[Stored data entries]
|---|

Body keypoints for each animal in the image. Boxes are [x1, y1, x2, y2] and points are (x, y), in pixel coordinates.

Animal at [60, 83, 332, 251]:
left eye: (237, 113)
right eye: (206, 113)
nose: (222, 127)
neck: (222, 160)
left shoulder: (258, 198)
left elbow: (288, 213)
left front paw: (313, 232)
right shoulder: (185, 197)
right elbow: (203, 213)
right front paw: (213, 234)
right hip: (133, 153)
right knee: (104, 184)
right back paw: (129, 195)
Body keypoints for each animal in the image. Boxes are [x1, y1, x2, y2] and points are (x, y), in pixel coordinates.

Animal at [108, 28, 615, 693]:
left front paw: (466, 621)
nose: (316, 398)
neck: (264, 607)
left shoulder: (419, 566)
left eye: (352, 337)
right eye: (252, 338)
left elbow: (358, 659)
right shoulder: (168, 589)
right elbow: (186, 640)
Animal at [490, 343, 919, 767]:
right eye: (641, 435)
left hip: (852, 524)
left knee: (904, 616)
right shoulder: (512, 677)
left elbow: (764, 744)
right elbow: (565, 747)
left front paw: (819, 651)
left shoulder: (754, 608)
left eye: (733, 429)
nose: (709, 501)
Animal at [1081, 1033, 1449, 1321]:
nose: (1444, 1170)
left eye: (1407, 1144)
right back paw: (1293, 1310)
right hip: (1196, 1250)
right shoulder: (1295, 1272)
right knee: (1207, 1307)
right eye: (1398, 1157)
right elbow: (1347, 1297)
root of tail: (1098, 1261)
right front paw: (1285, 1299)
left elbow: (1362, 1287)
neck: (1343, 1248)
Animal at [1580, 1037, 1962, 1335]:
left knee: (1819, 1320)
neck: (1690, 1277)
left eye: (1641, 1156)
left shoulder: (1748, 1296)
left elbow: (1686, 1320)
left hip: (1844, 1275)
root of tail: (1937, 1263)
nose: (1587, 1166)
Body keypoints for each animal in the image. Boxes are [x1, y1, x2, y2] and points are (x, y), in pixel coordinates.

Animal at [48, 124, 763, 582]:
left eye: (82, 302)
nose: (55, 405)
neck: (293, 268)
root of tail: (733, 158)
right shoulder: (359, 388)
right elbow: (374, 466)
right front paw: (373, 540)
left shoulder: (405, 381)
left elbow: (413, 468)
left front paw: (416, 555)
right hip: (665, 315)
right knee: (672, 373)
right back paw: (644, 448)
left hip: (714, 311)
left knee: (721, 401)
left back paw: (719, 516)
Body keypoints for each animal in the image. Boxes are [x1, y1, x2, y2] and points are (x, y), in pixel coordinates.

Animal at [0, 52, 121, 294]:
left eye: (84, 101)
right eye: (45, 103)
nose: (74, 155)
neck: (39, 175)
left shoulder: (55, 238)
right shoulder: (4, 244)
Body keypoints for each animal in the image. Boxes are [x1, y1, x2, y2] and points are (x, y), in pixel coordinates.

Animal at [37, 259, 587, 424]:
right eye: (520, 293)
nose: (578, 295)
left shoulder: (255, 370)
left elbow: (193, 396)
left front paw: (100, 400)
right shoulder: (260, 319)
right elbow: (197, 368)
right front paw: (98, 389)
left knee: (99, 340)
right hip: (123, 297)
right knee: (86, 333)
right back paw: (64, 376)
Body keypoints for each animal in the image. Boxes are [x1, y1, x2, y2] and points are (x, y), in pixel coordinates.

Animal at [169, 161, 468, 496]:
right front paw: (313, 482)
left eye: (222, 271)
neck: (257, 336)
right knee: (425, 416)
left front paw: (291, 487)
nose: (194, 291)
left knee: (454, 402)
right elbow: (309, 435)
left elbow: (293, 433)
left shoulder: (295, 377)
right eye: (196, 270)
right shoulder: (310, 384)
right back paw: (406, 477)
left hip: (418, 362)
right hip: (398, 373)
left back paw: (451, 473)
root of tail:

|---|

The problem
Reproduce every line in the data that has the word "tail" in it.

Completed exercise
root of tail: (1098, 1261)
root of tail: (1937, 1263)
root of tail: (733, 158)
root of tail:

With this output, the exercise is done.